── Exercise inputs ──

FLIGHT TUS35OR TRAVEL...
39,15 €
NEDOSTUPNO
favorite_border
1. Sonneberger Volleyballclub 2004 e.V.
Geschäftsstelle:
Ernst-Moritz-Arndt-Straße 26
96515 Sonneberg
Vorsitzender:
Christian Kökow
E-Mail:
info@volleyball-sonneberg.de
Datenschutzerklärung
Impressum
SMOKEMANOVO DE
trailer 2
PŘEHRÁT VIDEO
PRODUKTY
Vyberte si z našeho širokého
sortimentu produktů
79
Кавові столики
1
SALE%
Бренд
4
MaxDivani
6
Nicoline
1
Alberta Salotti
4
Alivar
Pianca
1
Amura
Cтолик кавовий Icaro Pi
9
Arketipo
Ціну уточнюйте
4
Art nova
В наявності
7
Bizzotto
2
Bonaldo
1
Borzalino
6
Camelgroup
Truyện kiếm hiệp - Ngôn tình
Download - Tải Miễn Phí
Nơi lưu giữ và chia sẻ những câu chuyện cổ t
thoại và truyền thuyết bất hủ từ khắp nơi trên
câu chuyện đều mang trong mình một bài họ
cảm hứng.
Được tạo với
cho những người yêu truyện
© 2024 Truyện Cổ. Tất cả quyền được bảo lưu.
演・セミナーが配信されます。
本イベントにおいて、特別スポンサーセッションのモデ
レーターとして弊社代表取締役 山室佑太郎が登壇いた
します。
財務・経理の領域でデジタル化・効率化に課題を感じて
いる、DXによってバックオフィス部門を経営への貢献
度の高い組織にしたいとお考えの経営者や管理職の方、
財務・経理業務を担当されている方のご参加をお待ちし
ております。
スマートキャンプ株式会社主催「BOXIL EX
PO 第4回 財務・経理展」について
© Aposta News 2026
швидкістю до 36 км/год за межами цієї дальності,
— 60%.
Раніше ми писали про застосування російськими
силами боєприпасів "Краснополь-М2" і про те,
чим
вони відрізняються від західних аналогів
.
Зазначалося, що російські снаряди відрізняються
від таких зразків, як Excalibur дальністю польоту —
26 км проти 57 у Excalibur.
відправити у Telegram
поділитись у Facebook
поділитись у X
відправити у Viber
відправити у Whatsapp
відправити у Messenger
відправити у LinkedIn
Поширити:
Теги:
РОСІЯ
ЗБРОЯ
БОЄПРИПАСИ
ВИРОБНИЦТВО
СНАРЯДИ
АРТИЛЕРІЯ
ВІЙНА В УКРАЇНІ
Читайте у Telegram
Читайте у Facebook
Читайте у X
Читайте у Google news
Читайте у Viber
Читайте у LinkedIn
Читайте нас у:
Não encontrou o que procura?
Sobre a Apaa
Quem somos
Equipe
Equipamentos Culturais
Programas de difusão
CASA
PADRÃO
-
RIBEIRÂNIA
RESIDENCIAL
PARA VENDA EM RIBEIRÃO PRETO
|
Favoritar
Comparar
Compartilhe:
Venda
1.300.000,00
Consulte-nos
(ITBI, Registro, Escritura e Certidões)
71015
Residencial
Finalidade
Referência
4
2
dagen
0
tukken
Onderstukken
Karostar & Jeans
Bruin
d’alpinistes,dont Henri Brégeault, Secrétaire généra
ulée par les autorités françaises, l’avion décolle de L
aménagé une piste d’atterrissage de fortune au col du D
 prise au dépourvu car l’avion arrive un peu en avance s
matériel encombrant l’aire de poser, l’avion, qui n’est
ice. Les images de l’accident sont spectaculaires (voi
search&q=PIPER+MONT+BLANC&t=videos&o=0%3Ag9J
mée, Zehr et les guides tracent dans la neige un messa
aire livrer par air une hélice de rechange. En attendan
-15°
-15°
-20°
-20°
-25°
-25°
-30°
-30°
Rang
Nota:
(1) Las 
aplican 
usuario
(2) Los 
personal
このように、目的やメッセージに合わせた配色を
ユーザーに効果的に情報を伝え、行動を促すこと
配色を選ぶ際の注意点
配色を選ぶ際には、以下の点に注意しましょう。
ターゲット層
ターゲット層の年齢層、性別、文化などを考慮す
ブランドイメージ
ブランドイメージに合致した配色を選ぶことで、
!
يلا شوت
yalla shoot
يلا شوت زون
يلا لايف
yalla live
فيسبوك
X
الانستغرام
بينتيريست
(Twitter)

───

**Aim of the exercise**:
Convert the records into a Markdown table with the columns Row and Line, starting at the beginning of the records and ending after the line containing "本イベントにおいて、特別スポンサーセッションのモデ". Number each row, put the line's text beside its number, and omit blank lines.

**Response to this task**:
| Row | Line |
|---|---|
| 1 | FLIGHT TUS35OR TRAVEL... |
| 2 | 39,15 € |
| 3 | NEDOSTUPNO |
| 4 | favorite_border |
| 5 | 1. Sonneberger Volleyballclub 2004 e.V. |
| 6 | Geschäftsstelle: |
| 7 | Ernst-Moritz-Arndt-Straße 26 |
| 8 | 96515 Sonneberg |
| 9 | Vorsitzender: |
| 10 | Christian Kökow |
| 11 | E-Mail: |
| 12 | info@volleyball-sonneberg.de |
| 13 | Datenschutzerklärung |
| 14 | Impressum |
| 15 | SMOKEMANOVO DE |
| 16 | trailer 2 |
| 17 | PŘEHRÁT VIDEO |
| 18 | PRODUKTY |
| 19 | Vyberte si z našeho širokého |
| 20 | sortimentu produktů |
| 21 | 79 |
| 22 | Кавові столики |
| 23 | 1 |
| 24 | SALE% |
| 25 | Бренд |
| 26 | 4 |
| 27 | MaxDivani |
| 28 | 6 |
| 29 | Nicoline |
| 30 | 1 |
| 31 | Alberta Salotti |
| 32 | 4 |
| 33 | Alivar |
| 34 | Pianca |
| 35 | 1 |
| 36 | Amura |
| 37 | Cтолик кавовий Icaro Pi |
| 38 | 9 |
| 39 | Arketipo |
| 40 | Ціну уточнюйте |
| 41 | 4 |
| 42 | Art nova |
| 43 | В наявності |
| 44 | 7 |
| 45 | Bizzotto |
| 46 | 2 |
| 47 | Bonaldo |
| 48 | 1 |
| 49 | Borzalino |
| 50 | 6 |
| 51 | Camelgroup |
| 52 | Truyện kiếm hiệp - Ngôn tình |
| 53 | Download - Tải Miễn Phí |
| 54 | Nơi lưu giữ và chia sẻ những câu chuyện cổ t |
| 55 | thoại và truyền thuyết bất hủ từ khắp nơi trên |
| 56 | câu chuyện đều mang trong mình một bài họ |
| 57 | cảm hứng. |
| 58 | Được tạo với |
| 59 | cho những người yêu truyện |
| 60 | © 2024 Truyện Cổ. Tất cả quyền được bảo lưu. |
| 61 | 演・セミナーが配信されます。 |
| 62 | 本イベントにおいて、特別スポンサーセッションのモデ |